In fact, expectations about personal finances a year from now sank to a record low in the monthly consumer confidence survey released Tuesday by the University of Florida.
Overall consumer confidence statewide for July continued to retract, falling 2 points to 65, the lowest level in 16 months. But the survey component tracking personal finances stuck out, falling 4 points to 72.
Chris McCarty, director of UF's Survey Research Center in the Bureau of Economic and Business Research, said personal finance expectations have never been so low since the state began tracking consumer sentiment in February 1985.
McCarty blames the Deepwater Horizon oil spill for dampening spirits when there were signs the economy was improving.
Florida's unemployment rate has fallen three months in a row since hitting a record 12.3 percent. Large corporate layoffs have stopped. Housing prices may decline further, but they've been relatively stable for more than a year.

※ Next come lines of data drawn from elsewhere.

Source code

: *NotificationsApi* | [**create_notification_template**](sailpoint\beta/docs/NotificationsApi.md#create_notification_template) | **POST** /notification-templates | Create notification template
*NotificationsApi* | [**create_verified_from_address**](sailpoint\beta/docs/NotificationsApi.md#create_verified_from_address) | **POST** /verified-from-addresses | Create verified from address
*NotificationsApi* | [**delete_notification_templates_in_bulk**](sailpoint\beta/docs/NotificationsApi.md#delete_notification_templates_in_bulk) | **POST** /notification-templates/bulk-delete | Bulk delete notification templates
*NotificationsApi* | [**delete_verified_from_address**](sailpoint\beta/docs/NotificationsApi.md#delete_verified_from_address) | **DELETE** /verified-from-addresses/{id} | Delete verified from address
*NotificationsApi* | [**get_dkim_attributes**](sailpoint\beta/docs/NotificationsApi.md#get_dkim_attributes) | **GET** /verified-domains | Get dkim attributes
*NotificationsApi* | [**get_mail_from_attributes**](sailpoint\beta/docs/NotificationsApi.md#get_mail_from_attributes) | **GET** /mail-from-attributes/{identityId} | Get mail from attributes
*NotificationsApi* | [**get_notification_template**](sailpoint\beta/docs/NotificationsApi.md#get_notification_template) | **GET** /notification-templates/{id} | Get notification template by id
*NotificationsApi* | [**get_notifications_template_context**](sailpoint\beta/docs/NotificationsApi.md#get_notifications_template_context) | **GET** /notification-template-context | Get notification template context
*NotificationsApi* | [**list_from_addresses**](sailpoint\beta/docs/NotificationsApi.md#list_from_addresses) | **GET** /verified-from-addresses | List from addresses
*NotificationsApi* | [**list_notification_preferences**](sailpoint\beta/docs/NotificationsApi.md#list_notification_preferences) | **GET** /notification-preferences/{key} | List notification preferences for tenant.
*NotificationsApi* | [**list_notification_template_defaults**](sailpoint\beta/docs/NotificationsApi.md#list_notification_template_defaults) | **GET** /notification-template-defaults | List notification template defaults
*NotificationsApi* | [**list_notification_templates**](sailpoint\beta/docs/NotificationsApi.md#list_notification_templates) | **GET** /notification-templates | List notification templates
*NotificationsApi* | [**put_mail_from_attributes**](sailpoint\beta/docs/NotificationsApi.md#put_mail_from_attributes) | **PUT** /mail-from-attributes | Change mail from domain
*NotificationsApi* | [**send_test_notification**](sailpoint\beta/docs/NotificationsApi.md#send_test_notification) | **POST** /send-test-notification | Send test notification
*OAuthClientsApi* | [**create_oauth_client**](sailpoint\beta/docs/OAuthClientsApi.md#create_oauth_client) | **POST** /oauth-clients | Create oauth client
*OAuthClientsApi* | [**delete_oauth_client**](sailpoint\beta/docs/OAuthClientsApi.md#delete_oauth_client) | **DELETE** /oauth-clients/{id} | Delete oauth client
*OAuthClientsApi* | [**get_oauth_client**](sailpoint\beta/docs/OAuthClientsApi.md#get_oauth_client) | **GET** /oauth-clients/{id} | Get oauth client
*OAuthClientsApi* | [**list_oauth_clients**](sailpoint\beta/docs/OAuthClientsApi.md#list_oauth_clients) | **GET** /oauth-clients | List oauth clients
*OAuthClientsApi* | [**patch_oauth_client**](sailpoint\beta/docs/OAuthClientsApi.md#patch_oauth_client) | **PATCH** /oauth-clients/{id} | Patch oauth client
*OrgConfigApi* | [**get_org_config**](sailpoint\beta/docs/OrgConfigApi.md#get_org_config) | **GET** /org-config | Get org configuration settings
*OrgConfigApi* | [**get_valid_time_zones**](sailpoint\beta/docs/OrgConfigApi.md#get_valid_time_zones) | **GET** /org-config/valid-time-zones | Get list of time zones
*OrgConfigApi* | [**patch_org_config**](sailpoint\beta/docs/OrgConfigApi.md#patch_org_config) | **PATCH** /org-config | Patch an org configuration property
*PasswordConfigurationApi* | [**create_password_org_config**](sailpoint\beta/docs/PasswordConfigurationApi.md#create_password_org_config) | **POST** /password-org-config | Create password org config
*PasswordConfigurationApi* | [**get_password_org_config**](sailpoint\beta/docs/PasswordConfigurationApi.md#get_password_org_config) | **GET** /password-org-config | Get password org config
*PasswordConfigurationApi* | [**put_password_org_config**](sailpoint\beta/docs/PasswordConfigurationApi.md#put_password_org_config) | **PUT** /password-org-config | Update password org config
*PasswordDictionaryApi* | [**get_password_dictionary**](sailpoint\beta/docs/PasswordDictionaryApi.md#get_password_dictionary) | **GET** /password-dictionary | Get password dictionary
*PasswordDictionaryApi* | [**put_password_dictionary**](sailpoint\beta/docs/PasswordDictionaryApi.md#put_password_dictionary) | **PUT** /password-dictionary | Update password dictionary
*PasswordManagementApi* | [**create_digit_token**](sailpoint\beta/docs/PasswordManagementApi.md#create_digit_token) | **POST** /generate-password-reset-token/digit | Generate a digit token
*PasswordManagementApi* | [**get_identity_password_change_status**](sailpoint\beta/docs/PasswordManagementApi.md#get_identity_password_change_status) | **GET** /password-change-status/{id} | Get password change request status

Uncertainty abounds because of the environmental and economic tragedy in the gulf.
"Floridians do not anticipate a good outcome to the spill's effect on the Florida economy," McCarty said, comparing the spill's potential threat to the financial meltdown in fall 2008 when Freddie Mac and Fannie Mae fell into conservatorship.
"Anecdotal evidence suggests that future reports of taxable sales will show a decline, attributable both to declines in tourism and caution on the part of Florida consumers, who are uncertain about the effect of the spill's aftermath on their future finances," he added.
Separately, the Conference Board reported Tuesday that national consumer confidence also fell in July to its lowest level since February. The index fell to 50.4 compared with an upwardly revised 54.3 in June.
"Consumers continue to grow increasingly more pessimistic about the short-term outlook," said Lynn Franco, director of the Conference Board Consumer Research Center. "Concerns about business conditions and the labor market are casting a dark cloud over consumers that is not likely to lift until the job market improves."